Why an in-pod SELECT and not the Airflow REST API / CLI

  • REST API (GET /api/v1/dags/{id}/dagRuns/{run}/taskInstances/{task}/xcomEntries): the webserver is not exposed locally (same private-VPC constraint as the DB), XCom-value return is disabled by default (enable_xcom_pickling / value redaction), and mapped-task (map_index) entries are awkward to enumerate. It would need an ingress + auth we deliberately don't expose for a read-only diagnostic.

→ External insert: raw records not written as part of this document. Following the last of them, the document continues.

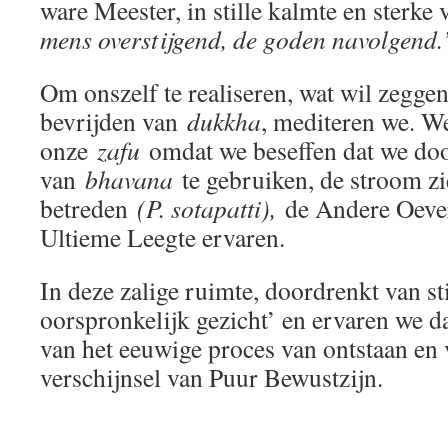
ware Meester, in stille kalmte en sterke
mens overstijgend, de goden navolgend
Om onszelf te realiseren, wat wil zeggen
bevrijden van
dukkha
, mediteren we. We 
onze
zafu
omdat we beseffen dat we door
van
bhavana
te gebruiken, de stroom z
betreden
(P. sotapatti),
de Andere Oever
Ultieme Leegte ervaren.
In deze zalige ruimte, doordrenkt van st
oorspronkelijk gezicht’ en ervaren we d
van het eeuwige proces van ontstaan en 
verschijnsel van Puur Bewustzijn.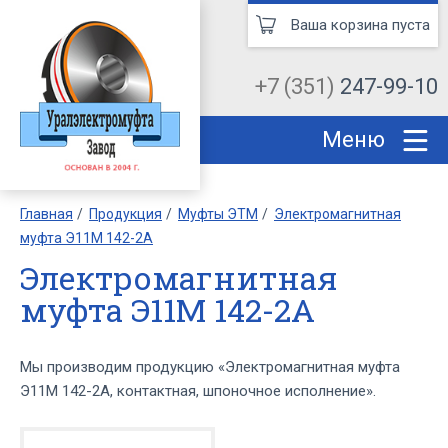
Ваша корзина пуста
+7 (351)
247-99-10
Меню
Главная
Продукция
Муфты ЭТМ
Электромагнитная
муфта Э11М 142-2А
Электромагнитная
муфта Э11М 142-2А
Мы производим продукцию «Электромагнитная муфта
Э11М 142-2А, контактная, шпоночное исполнение».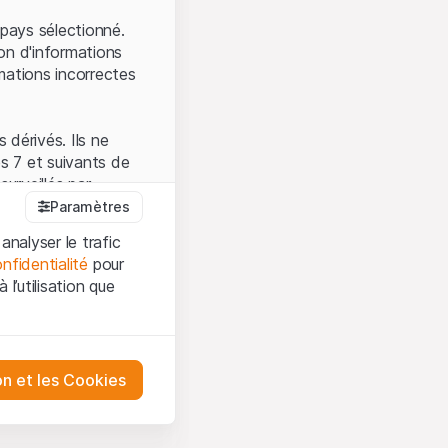
.
pays sélectionné.
on d'informations
mations incorrectes
 dérivés. Ils ne
s 7 et suivants de
surveillés par
auprès de la FINMA.
Paramètres
 prévue par la LPCC.
analyser le trafic
nfidentialité
pour
l’utilisation que
firmez que vous
es et les
sation, veuillez-vous
tre désactivés.
on et les Cookies
ception et de
ur mieux
urities AG ou à ses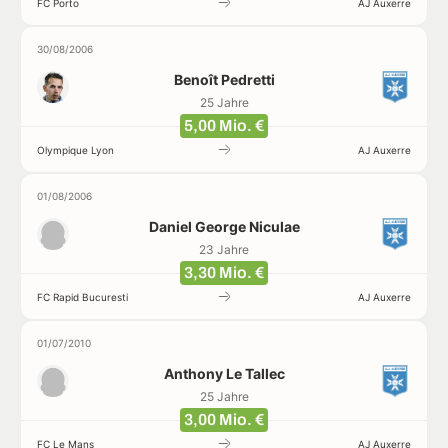
FC Porto
AJ Auxerre
30/08/2006
Benoît Pedretti
25 Jahre
5,00 Mio. €
Olympique Lyon
AJ Auxerre
01/08/2006
Daniel George Niculae
23 Jahre
3,30 Mio. €
FC Rapid Bucuresti
AJ Auxerre
01/07/2010
Anthony Le Tallec
25 Jahre
3,00 Mio. €
FC Le Mans
AJ Auxerre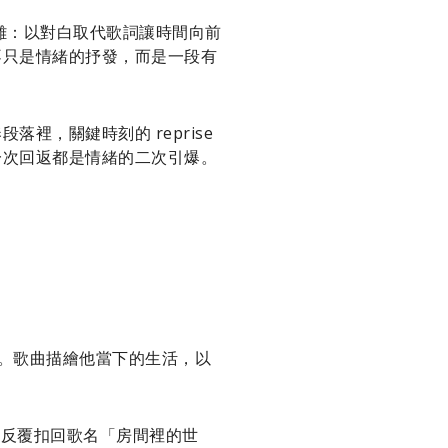
的偏離：以對白取代歌詞讓時間向前
不只是情緒的抒發，而是一段有
，關鍵時刻的 reprise
一次回返都是情緒的二次引爆。
次見面。歌曲描繪他當下的生活，以
rus）反覆扣回歌名「房間裡的世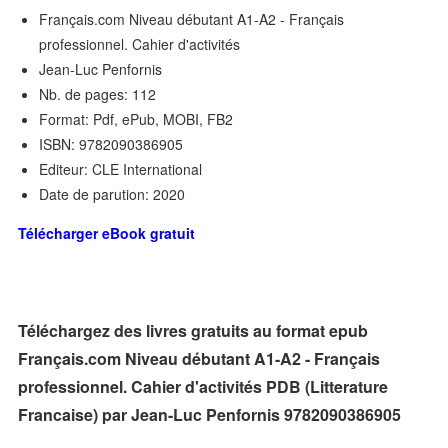
Français.com Niveau débutant A1-A2 - Français
professionnel. Cahier d'activités
Jean-Luc Penfornis
Nb. de pages: 112
Format: Pdf, ePub, MOBI, FB2
ISBN: 9782090386905
Editeur: CLE International
Date de parution: 2020
Télécharger eBook gratuit
Téléchargez des livres gratuits au format epub
Français.com Niveau débutant A1-A2 - Français
professionnel. Cahier d'activités PDB (Litterature
Francaise) par Jean-Luc Penfornis 9782090386905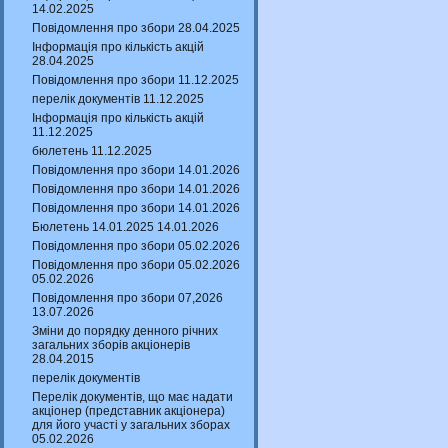
14.02.2025
Повідомлення про збори 28.04.2025
Інформація про кількість акцій
28.04.2025
Повідомлення про збори 11.12.2025
перелік документів 11.12.2025
Інформація про кількість акцій
11.12.2025
бюлетень 11.12.2025
Повідомлення про збори 14.01.2026
Повідомлення про збори 14.01.2026
Повідомлення про збори 14.01.2026
Бюлетень 14.01.2025 14.01.2026
Повідомлення про збори 05.02.2026
Повідомлення про збори 05.02.2026
05.02.2026
Повідомлення про збори 07,2026
13.07.2026
Зміни до порядку денного річних
загальних зборів акціонерів
28.04.2015
перелік документів
Перелік документів, що має надати
акціонер (представник акціонера)
для його участі у загальних зборах
05.02.2026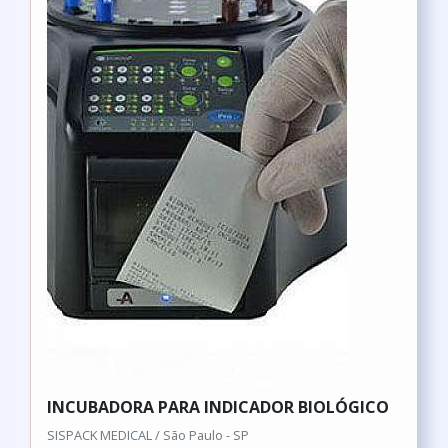
INCUBADORA PARA INDICADOR BIOLÓGICO
SISPACK MEDICAL / São Paulo - SP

  • airflow tasks states-for-dag-run / airflow xcom: the Airflow CLI has no generic XCom read subcommand (only DAG/task state); it cannot return a mapped cell's return_value payload.
  • In-pod SELECT sidesteps all of the above with zero new surface: the pod already holds the conn string and DB reachability. If a future Airflow exposes a first-class XCom read API in-cluster, migrating to it is a drop-in replacement for the embedded probe.

Reference: memory project_session_state_20260605 · companion CLI loki-query · plan dossier ../reviews/2026-06-05-cvn-n014-ec-s16-dev-productivity-tooling-plan.md.